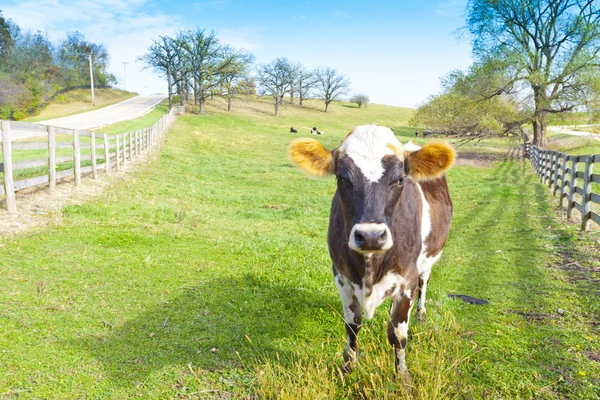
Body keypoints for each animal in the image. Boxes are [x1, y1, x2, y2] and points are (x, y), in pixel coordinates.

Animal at [288, 125, 452, 378]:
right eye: (341, 178)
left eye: (399, 179)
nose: (371, 236)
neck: (370, 266)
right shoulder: (341, 276)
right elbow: (352, 326)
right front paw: (348, 366)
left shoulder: (407, 279)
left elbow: (397, 335)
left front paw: (402, 376)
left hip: (428, 260)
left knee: (425, 283)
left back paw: (421, 313)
- - -
#### [Task directions]
Only the text of the records belongs in your answer, copied exactly as it appears above.

#### [Exercise response]
Body keypoints for each animal in the image. Boxes are [x1, y1, x2, y2] and points are (x, y), in pixel coordinates.

Animal at [288, 125, 452, 378]:
right eye: (341, 178)
left eye: (399, 179)
nose: (371, 236)
neck: (370, 266)
right shoulder: (341, 276)
right elbow: (352, 326)
right front paw: (348, 366)
left shoulder: (407, 279)
left elbow: (397, 335)
left front paw: (402, 376)
left hip: (428, 260)
left knee: (425, 283)
left back paw: (421, 313)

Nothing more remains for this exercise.